First, I'll review my knowledge of 'what is $\aleph _1$'. My understanding is based on the video https://youtu.be/SrU9YDoXE88
So, say we list out the natural numbers in an infinite list. Now this set has cardinality $\aleph _0$ and order-type $\omega$. Then we take out every even number from the list and list them below our original list (the original list is only left with the odds now) Now this 'list of two lists' still has the cardinality $\aleph _0$ because the members of both lists come from the set of naturals and both lists can be combined to give back naturals. But this 'list of two lists' has order type $2\omega$.
We can keep doing this to produce new order types. We can take out every member at an even position in the second list and list those below our second list. This list of 'three lists' has an order type $3\omega$.
Continuing this, we'll have a list of infinite lists of cardinality still $\aleph _0$, but order type $\omega\cdot \omega=\omega^2$. We can still keep doing this to get order-types of $\omega^{\omega}$, $^{\omega}\omega$, etc. The first order-type which we cannot get by just re-ordering the naturals like this is $\omega _1$ and since we can't get there by re-ordering the naturals, then it has to have a higher cardinality than the naturals ($\aleph _1$).
This is my understanding of $\aleph _1$. Now my proof:
We first list out the countable list of real numbers of the form $2^{-n}$, where $n$ is a whole number ($1,\frac{1}{2},\frac{1}{4}.....$). This list has cardinality $\aleph _0$ and order type $\omega$. From each member of this list, we'll generate another list, so that we have a list of lists.
From each member $2^{-n}$, we generate the infinite list : $2^{-n}, \frac{2^{-n}+2^{-(n+1)}}{2}, \frac{\frac{2^{-n}+2^{-(n+1)}}{2} + 2^{-(n+1)}}{2},.....$, and so on.
Now we have an infinite list of infinite lists of cardinality $\aleph _0$ and order type $\omega ^2$. From each member of the sub-infinite lists, we can again use a process similar to above to generate an infinite list. For example, the first two members of the first sub-infinite list are $1$ and $\frac{3}{4}$. We can product the following infinite list from $1$:
$1, \frac{1+\frac{3}{4}}{2}, \frac{\frac{1+\frac{3}{4}}{2}+\frac{3}{4}}{2},.....$ and so on.
So continuing this, we can get higher order types $\omega^{3}, \omega^{\omega}, ^{\omega}\omega$....
The first order-type we can't get by continuing this process has to have the cardinality $\aleph _1$.
We see that we can get arbitrarily close to any real number in the range $(0,1)$ by using this process. Since we can get arbitrarily close to any of the members of $(0,1)$, so there can't be any set with cardinality in-between of the the cardinality of $(0,1)$ and the cardinality of naturals.

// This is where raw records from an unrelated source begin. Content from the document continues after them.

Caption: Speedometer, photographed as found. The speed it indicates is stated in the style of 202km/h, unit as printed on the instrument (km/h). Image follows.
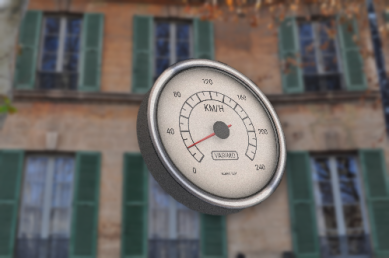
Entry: 20km/h
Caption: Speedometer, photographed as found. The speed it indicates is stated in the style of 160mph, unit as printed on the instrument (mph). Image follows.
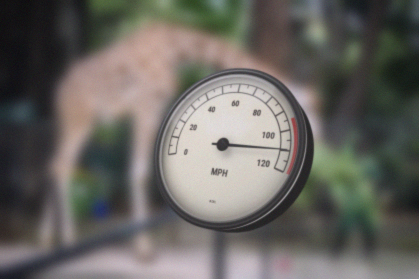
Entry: 110mph
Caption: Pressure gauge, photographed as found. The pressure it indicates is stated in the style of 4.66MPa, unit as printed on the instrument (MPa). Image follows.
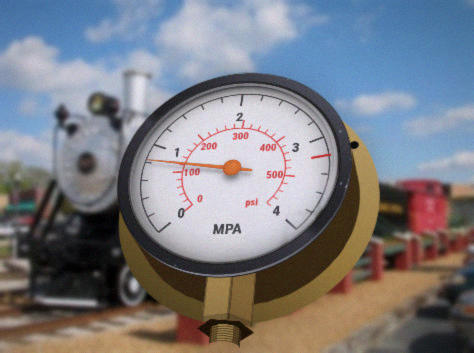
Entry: 0.8MPa
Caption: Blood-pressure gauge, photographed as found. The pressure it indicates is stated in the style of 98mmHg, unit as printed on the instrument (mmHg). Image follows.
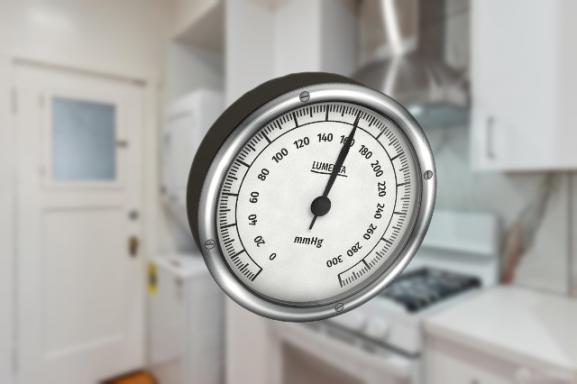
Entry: 160mmHg
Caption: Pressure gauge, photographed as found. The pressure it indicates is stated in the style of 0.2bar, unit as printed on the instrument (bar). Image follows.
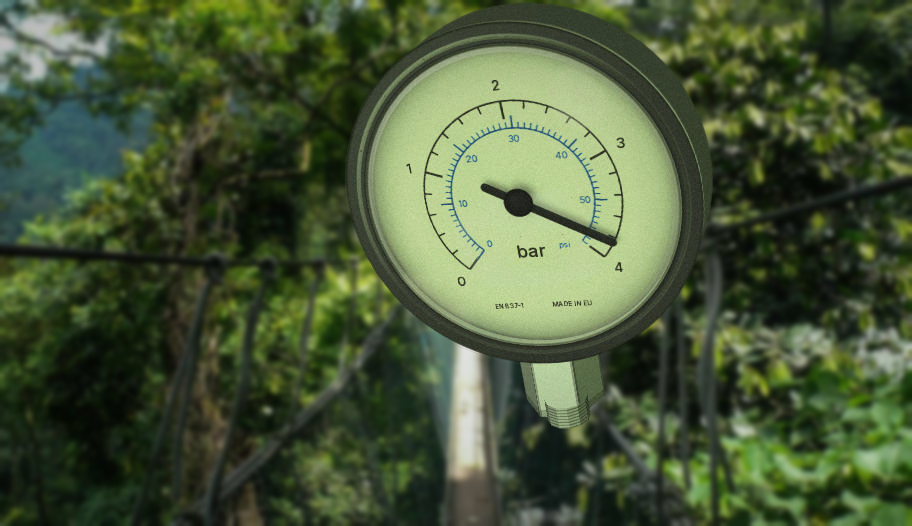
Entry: 3.8bar
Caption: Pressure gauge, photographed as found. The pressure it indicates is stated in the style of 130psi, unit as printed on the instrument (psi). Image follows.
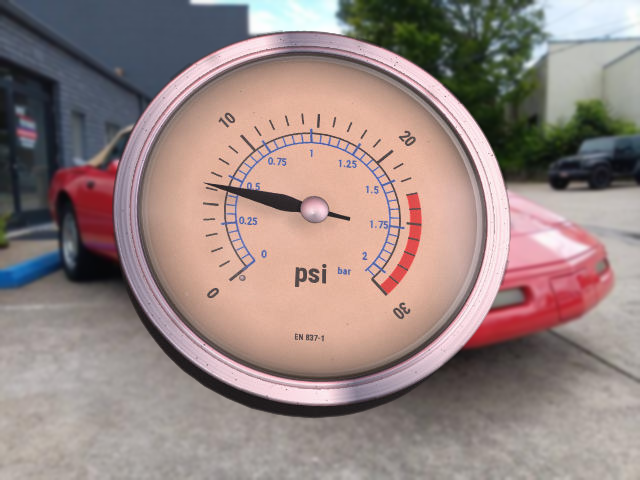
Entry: 6psi
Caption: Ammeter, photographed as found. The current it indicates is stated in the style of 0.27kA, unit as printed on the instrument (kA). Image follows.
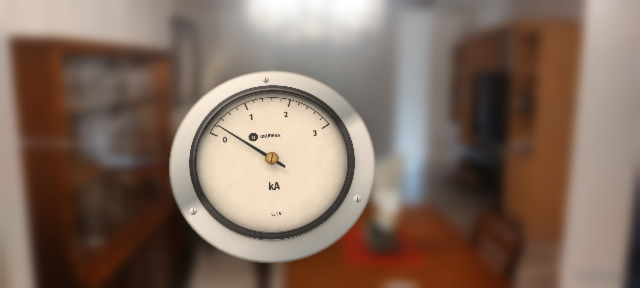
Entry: 0.2kA
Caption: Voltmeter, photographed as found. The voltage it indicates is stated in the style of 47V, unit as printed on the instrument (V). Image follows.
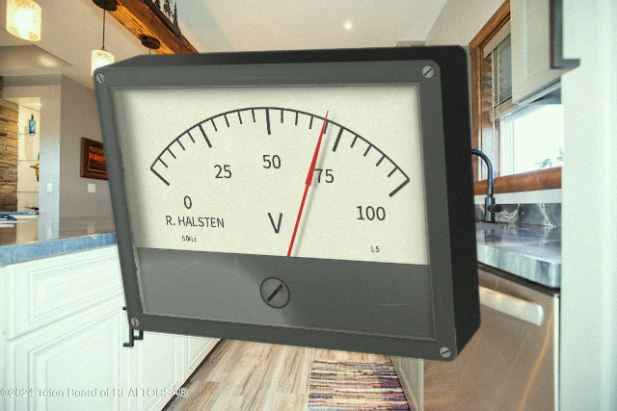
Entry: 70V
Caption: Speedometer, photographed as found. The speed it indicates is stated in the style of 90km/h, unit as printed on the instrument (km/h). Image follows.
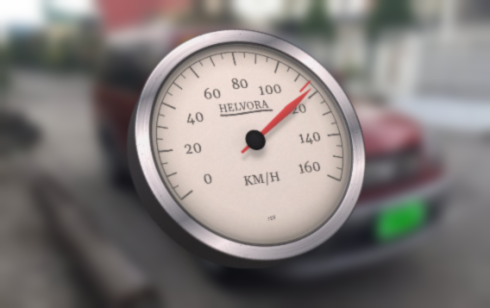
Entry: 117.5km/h
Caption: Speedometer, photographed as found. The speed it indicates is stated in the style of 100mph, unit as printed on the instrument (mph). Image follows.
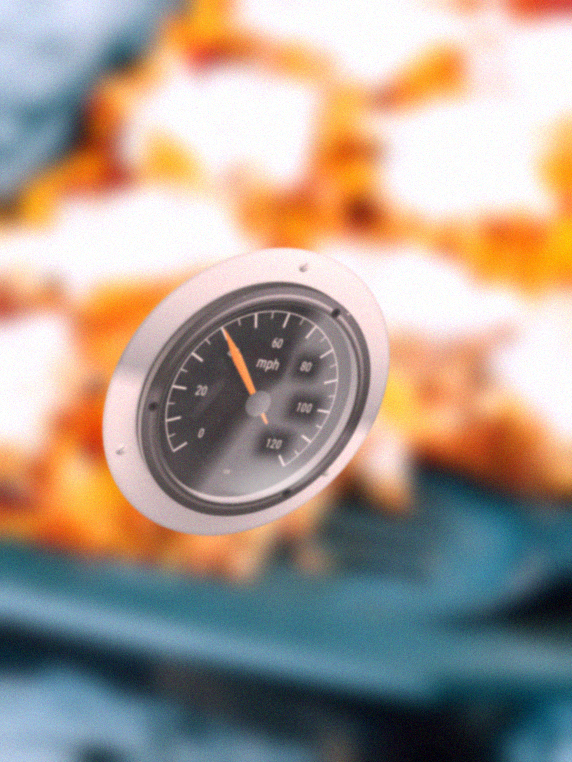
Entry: 40mph
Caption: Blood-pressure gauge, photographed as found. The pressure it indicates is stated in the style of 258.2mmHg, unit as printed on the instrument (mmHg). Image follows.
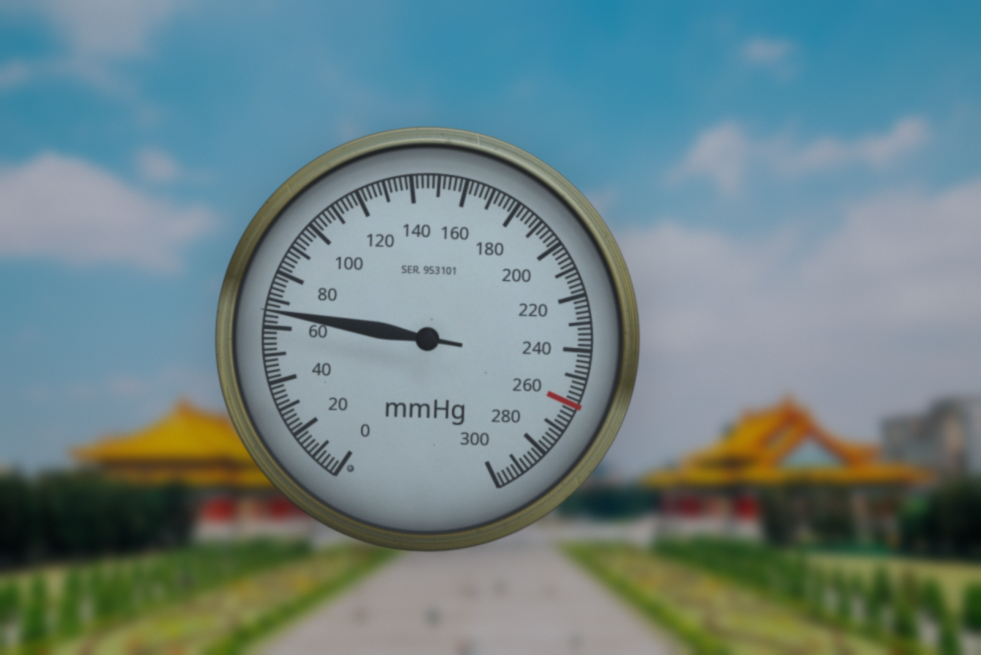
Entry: 66mmHg
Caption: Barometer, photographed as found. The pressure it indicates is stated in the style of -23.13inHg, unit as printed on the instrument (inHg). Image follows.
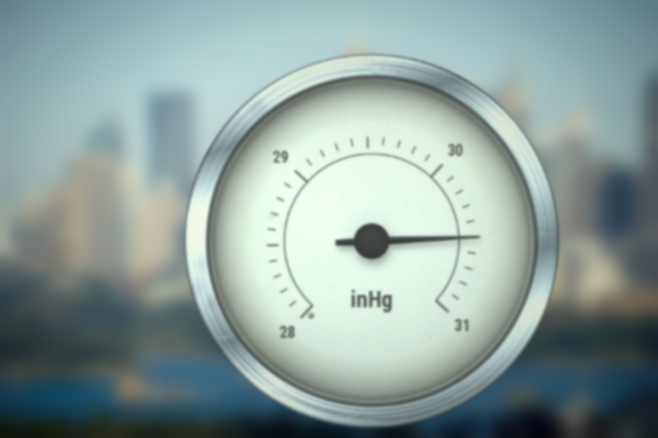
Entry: 30.5inHg
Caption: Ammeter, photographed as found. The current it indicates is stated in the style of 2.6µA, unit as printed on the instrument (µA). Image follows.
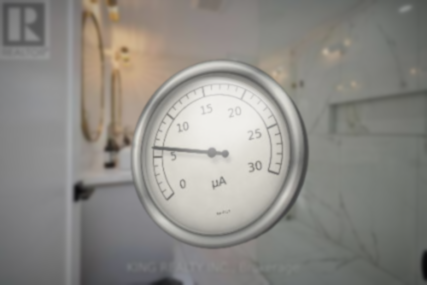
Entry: 6µA
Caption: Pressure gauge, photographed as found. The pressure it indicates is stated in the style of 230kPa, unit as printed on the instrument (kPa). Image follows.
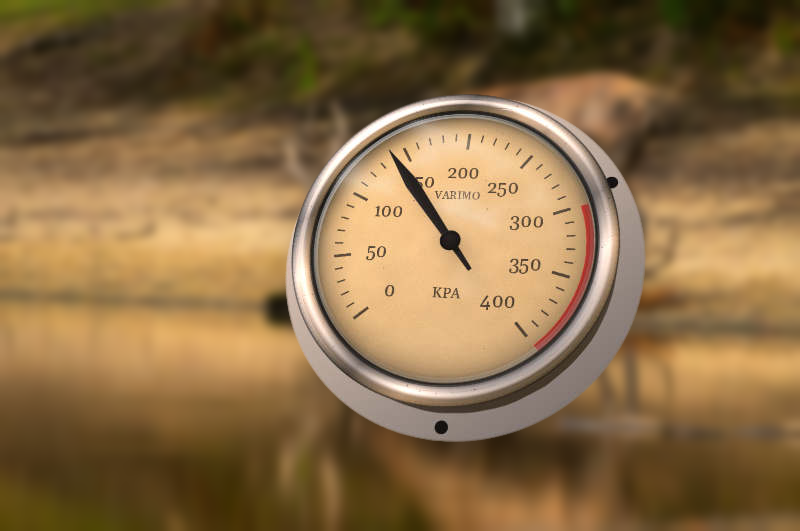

This is really just an elaboration of what's been said by others in the comments...
As commenters have noted, all you seem to have done here is put subsets of the rationals into various countable order-types. You haven't been very explicit about how to do this, but it's certainly true that the rationals can be put into any countable order type. The reason is trivial: the rationals are countable.
But then you jump the gun and say that since you imagine carrying the process to larger and larger countable order types will eventually produce a rational arbitrarily close to a given real, that means that there are no more than $\aleph_1$ reals.
I think you're imagining that the you are covering all of the reals by the various countable order types in this way, but notice there are no real numbers on your list at all, only rationals. (Also, there are a ton of different numbers on each level so it's unclear how you mean to claim there's a surjection from $\aleph_1$ here...)
Commenters have offered a bit of a reductio ad absurdum that I'll echo. There was no reason you needed the first stage in your process (order type $\omega$) to be $2^{-1}, 2^{-2},\ldots.$ The rationals are countable. You could have chosen an enumeration of the full list of rationals in type $\omega$. So, in one stage, you get arbitrarily close to every real number. So the reals are countable? (Or worse... they have cardinality 1??)
EDIT
I seem to have misunderstood your argument. The idea instead seems to be that somehow since you can produce a rational at each point of each countable ordinal, in some way that is vaguely "continuous" that the limit when you iterate this over the countable ordinals will be an ordering of type $\omega_1$ which has a real number at each point, and also contains every real number since you can somehow guarantee each real number is 'approached' (and thus "converged to").
There is a lot of handwaving here, to the point that this is almost too vague to form a clear picture of and refute. So instead I'll ask you to try to fill in the gaps... which real number is assigned to a given countable ordinal? Which real number is assigned to $\omega^2$ here? Can you actually show that for every real number, there is some countable ordinal that it is assigned to under the "limit"?
I don't anticipate you will have success here. As others have note, it has been proven some time ago that one cannot prove the CH from ZFC, much less from real analytic sort construction such as you're trying to do here.